Abstract:Background and objective: Medical image segmentation is a core task in various clinical applications. However, acquiring large-scale, fully annotated medical image datasets is both time-consuming and costly. Scribble annotations, as a form of sparse labeling, provide an efficient and cost-effective alternative for medical image segmentation. However, the sparsity of scribble annotations limits the feature learning of the target region and lacks sufficient boundary supervision, which poses significant challenges for training segmentation networks. Methods: We propose TAB Net, a novel weakly-supervised medical image segmentation framework, consisting of two key components: the triplet augmentation self-recovery (TAS) module and the boundary-aware pseudo-label supervision (BAP) module. The TAS module enhances feature learning through three complementary augmentation strategies: intensity transformation improves the model's sensitivity to texture and contrast variations, cutout forces the network to capture local anatomical structures by masking key regions, and jigsaw augmentation strengthens the modeling of global anatomical layout by disrupting spatial continuity.
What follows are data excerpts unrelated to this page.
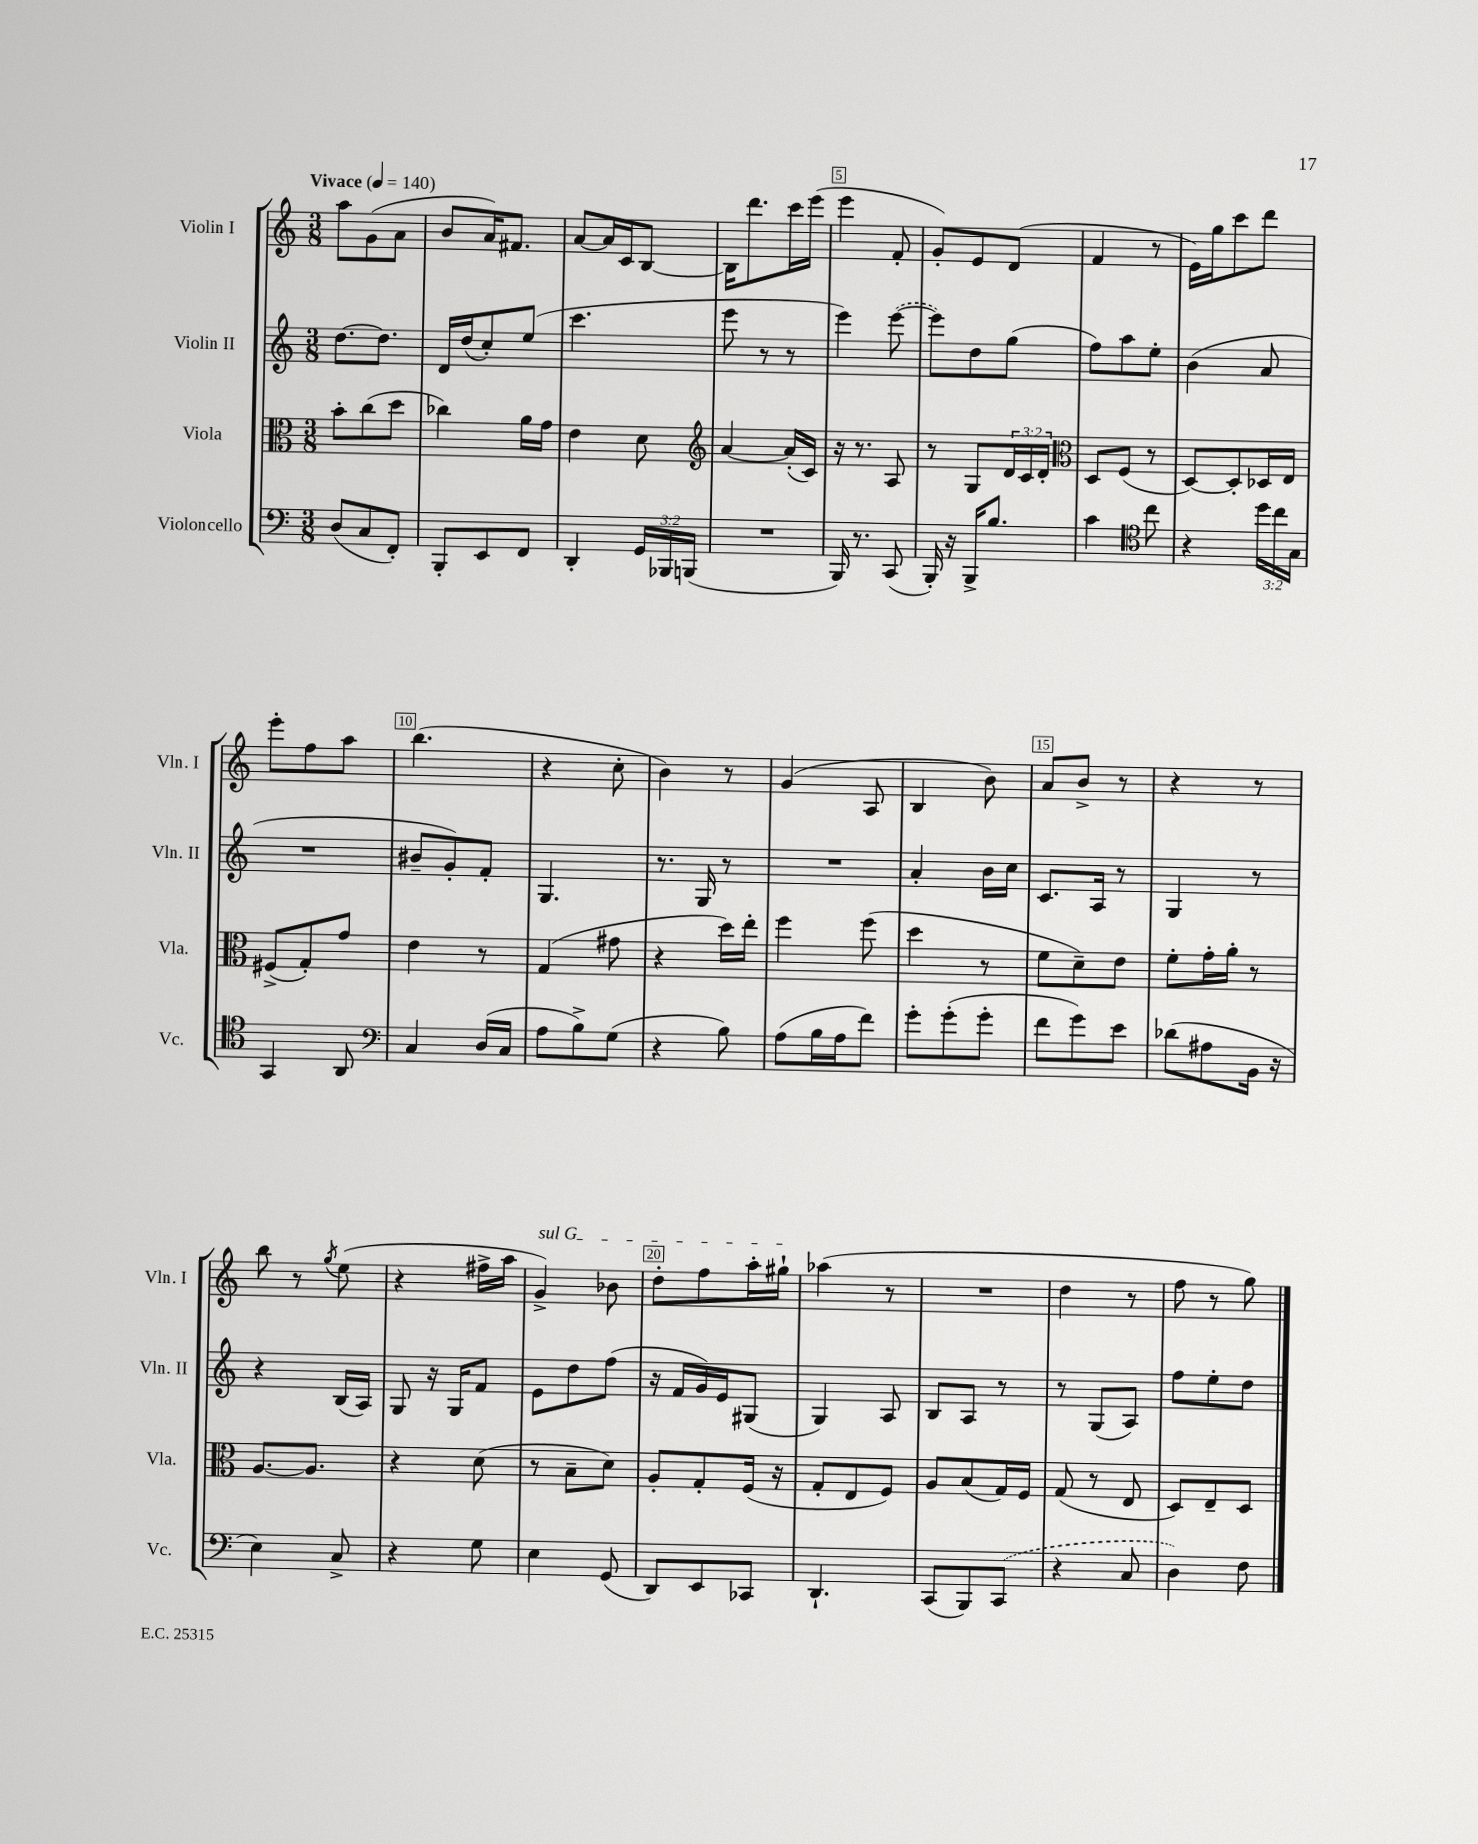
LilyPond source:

<<
\new StaffGroup <<
\new Staff = "s0" \with { instrumentName = "Violin I" shortInstrumentName = "Vln. I" } {
    \clef treble \key c \major \numericTimeSignature \time 3/8 \tempo "Vivace" 4 = 140
    a''8 g'8( a'8 |
    b'8 a'16) fis'8. |
    a'8~ a'16 c'16 b8~ |
    b16 d'''8. c'''16 e'''16( |
    e'''4 f'8-. |
    g'8-.) e'8 d'8( |
    f'4 r8 |
    e'16) g''16 c'''8 d'''8 |
    e'''8-. f''8 a''8 |
    b''4.( |
    r4 c''8-. |
    b'4) r8 |
    g'4( a8 |
    b4 b'8) |
    a'8 b'8-> r8 |
    r4 r8 |
    b''8 r8 \acciaccatura { g''8 } e''8( |
    r4 fis''16-> a''16 |
    \once \override TextSpanner.bound-details.left.text = \markup { \italic "sul G" } g'4->\startTextSpan) bes'8 |
    d''8-. f''8 a''16-. gis''16-!\stopTextSpan |
    aes''4( r8 |
    R4. |
    d''4 r8 |
    f''8 r8 g''8) \bar "|." |
}
\new Staff = "s1" \with { instrumentName = "Violin II" shortInstrumentName = "Vln. II" } {
    \clef treble \key c \major \numericTimeSignature \time 3/8
    d''8.~ d''8. |
    d'16 d''16( c''8-.) e''8( |
    c'''4. |
    e'''8 r8 r8 |
    e'''4) \once \slurDashed e'''8~( |
    e'''8) d''8 g''8( |
    f''8) a''8 e''8-. |
    b'4( a'8 |
    R4. |
    bis'8-- g'8-.) f'8-. |
    g4. |
    r8. g16 r8 |
    R4. |
    a'4-. b'16 c''16 |
    c'8. a16 r8 |
    g4 r8 |
    r4 b16( a16) |
    g8 r16 g16 f'8 |
    e'8 d''8 f''8( |
    r16 f'16 g'16) e'16 gis8( |
    g4) a8 |
    b8 a8 r8 |
    r8 g8( a8) |
    f''8 e''8-. d''8 \bar "|." |
}
\new Staff = "s2" \with { instrumentName = "Viola" shortInstrumentName = "Vla." } {
    \clef alto \key c \major \numericTimeSignature \time 3/8 \override Staff.TupletNumber.text = #tuplet-number::calc-fraction-text
    b'8-. c''8( d''8 |
    ces''4) a'16 g'16 |
    e'4 d'8 |
    \clef treble a'4~ a'16-.( c'16) |
    r16 r8. a8 |
    r8 g8 \tuplet 3/2 { d'16 c'16 d'16-. } |
    \clef alto d8 f8( r8 |
    d8~) d8-. des16 e16 |
    fis8->( g8-.) g'8 |
    e'4 r8 |
    g4( gis'8 |
    r4 d''16) e''16-. |
    f''4 f''8( |
    d''4 r8 |
    f'8 d'8--) e'8 |
    f'8-. g'16-. a'16-. r8 |
    a8.~ a8. |
    r4 d'8( |
    r8 b8-- d'8) |
    a8-. g8-. f16( r16 |
    g8-. e8 f8) |
    a8 b8( g16) f16 |
    g8( r8 e8 |
    d8) e8-- d8 \bar "|." |
}
\new Staff = "s3" \with { instrumentName = "Violoncello" shortInstrumentName = "Vc." } {
    \clef bass \key c \major \numericTimeSignature \time 3/8 \override Staff.TupletNumber.text = #tuplet-number::calc-fraction-text
    d8( c8 f,8-.) |
    b,,8-. e,8 f,8 |
    d,4-. \tuplet 3/2 { g,16 bes,,16 b,,16( } |
    R4. |
    b,,16) r8. c,8( |
    b,,16-.) r16 b,,16-> b8. |
    c'4 \clef tenor c''8 |
    r4 \tuplet 3/2 { d''16 c''16 g16 } |
    g,4 a,8 |
    \clef bass c4 d16( c16 |
    a8 b8->) g8( |
    r4 b8) |
    a8( b16 a16 f'8) |
    g'8-. g'8-.( g'8-. |
    f'8 g'8) e'8 |
    des'8( ais8 b,16 r16 |
    e4) c8-> |
    r4 g8 |
    e4 g,8( |
    d,8) e,8 ces,8 |
    d,4.-! |
    c,8( b,,8) \once \slurDashed c,8( |
    r4 c8 |
    d4) f8 \bar "|." |
}
>>
>>
\layout { \context { \Score \override BarNumber.break-visibility = ##(#f #t #t) barNumberVisibility = #(every-nth-bar-number-visible 5) \override BarNumber.stencil = #(make-stencil-boxer 0.1 0.3 ly:text-interface::print) } }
By guiding the network to recover complete masks from diverse augmented inputs, TAS promotes a deeper semantic understanding of medical images under sparse supervision. The BAP module enhances pseudo-supervision accuracy and boundary modeling by fusing dual-branch predictions into a loss-weighted pseudo-label and introducing a boundary-aware loss for fine-grained contour refinement. Results: Experimental evaluations on two public datasets, ACDC and MSCMR seg, demonstrate that TAB Net significantly outperforms state-of-the-art methods for scribble-based weakly supervised segmentation. Moreover, it achieves performance comparable to that of fully supervised methods.